A Holanda conseguiu uma inédita classificação à final da Copa do Mundo, em sua segunda participação no torneio. Nesta quarta-feira, na semifinal, venceu a Suécia por 1 a 0, com um gol na prorrogação, e garantiu seu lugar como adversária da toda poderosa seleção dos Estados Unidos. O jogo em Lyon foi decepcionante, especialmente se comparado ao que vimos no jogo de terça, a semifinal entre Estados Unidos e Inglaterra. Um gol de Jackie Groenen, no tempo extra, decidiu o duelo.

Primeiro tempo decepcionante

Suécia e Holanda chegaram à semifinal da Copa com altas expectativas. As holandesas tinham derrubado o forte Japão nas oitavas de final e a ascendente Itália nas quartas de final, este último tendo feito um ótimo jogo. A Suécia, por sua vez, derrotou o Canadá nas oitavas e venceu a favorita Alemanha, de virada, nas quartas. Mas a semifinal teve um duelo bem menos interessante.

Foram muitos erros de passe e poucas finalizações, menos ainda perigosas. A Holanda chutou cinco vezes, uma apenas no gol, e a Suécia três, duas no gol.
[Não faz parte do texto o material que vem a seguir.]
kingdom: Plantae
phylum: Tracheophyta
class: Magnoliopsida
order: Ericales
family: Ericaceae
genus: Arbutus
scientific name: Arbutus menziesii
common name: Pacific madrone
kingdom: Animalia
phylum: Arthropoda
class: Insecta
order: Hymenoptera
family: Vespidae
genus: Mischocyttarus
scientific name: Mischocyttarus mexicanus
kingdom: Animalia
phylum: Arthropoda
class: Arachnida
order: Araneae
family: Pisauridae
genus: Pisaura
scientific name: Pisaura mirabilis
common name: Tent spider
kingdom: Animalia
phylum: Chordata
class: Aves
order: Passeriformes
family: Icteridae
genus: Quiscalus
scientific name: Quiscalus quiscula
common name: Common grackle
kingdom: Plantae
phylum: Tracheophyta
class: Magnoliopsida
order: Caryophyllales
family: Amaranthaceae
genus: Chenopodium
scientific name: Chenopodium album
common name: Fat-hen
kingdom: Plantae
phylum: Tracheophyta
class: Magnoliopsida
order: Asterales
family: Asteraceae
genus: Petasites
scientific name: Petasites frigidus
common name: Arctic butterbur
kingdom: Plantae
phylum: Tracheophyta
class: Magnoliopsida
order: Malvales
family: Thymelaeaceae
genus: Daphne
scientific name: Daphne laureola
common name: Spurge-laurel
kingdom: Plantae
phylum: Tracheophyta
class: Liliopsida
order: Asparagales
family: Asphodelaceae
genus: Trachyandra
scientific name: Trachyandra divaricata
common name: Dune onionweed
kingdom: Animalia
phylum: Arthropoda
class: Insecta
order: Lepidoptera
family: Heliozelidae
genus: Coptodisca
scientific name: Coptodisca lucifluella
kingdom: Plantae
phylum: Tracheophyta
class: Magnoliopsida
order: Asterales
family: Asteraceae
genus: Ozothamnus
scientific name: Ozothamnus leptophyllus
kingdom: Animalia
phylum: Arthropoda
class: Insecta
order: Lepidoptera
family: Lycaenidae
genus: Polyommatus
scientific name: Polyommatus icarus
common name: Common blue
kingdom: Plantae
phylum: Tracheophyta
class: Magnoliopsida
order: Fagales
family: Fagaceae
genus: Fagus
Nenhum desses chutes foi uma chance clara de gol. Aliás, o primeiro tempo não passou nem perto de ter algo assim.

Goleiras em destaque no segundo tempo

A Holanda resolveu se colocar um pouco mais à frente no segundo tempo e a Suécia entrou no jogo. A etapa final da partida foi bem mais interessante e muito mais corrida. As goleiras tiveram que trabalhar e, só na segunda etapa, a holandesa teve que intervir em um chute perigoso e a sueca fez duas ótimas defesas. Em alguns momentos, vivemos um bate-rebate dentro da área, com a bola pipocando para ser chutada, e muitos bloqueios.

Frieza sueca

No primeiro tempo um pouco melhor em campo, a Suécia atacou mais e melhor na etapa inicial. Na segunda etapa, teve muito menos a posse de bola (contando apenas o segundo tempo, teve 38% contra 62% das holandesas), mas souberam se manter calmas, sem desalinhar o time, coletivamente forte. A Holanda, mesmo melhor, raramente teve espaço, ainda mais nas imediações ou dentro da área.

Gol, só na prorrogação

A Holanda era melhor já no segundo tempo, mas foi na prorrogação que a Holanda se impôs. Van de Donk tocou para a centroavante Miedema, mas Sembrant se antecipou para cortar e a bola sobrou para Groenen. Ela recebeu e, de fora da área, chutou firme, no canto, e marcou: 1 a 0. Um belo gol holandês.

Holanda gasta o tempo

A Suécia sempre pareceu tranquila no jogo, emocionalmente, mas perdendo na prorrogação, a situação se inverteu. Foram as holandesas que gastaram o tempo no segundo tempo da prorrogação e conseguiram manter o placar. A Suécia teve algumas chances, especialmente na bola parada, mas acabou não conseguindo fazer valer suas boas cobradoras e nem a boa capacidade no jogo aéreo. Na verdade, a Holanda até conseguiu contra-atacar e poderia ter ampliado.

Final à vista

A Suécia, uma seleção muito tradicional no futebol feminino, fica mais uma vez pelo caminho. Em três edições, as suecas chegaram às semifinais: 1991, 2003 e 2011. Em uma delas, passou à final, 2003, quando perdeu a finalíssima para a Alemanha. Sobra, como consolo, a busca pelo terceiro lugar. Suécia e Inglaterra se enfrentam em Nice, no próximo sábado, às 12h (horário de Brasília), com transmissão do SporTV.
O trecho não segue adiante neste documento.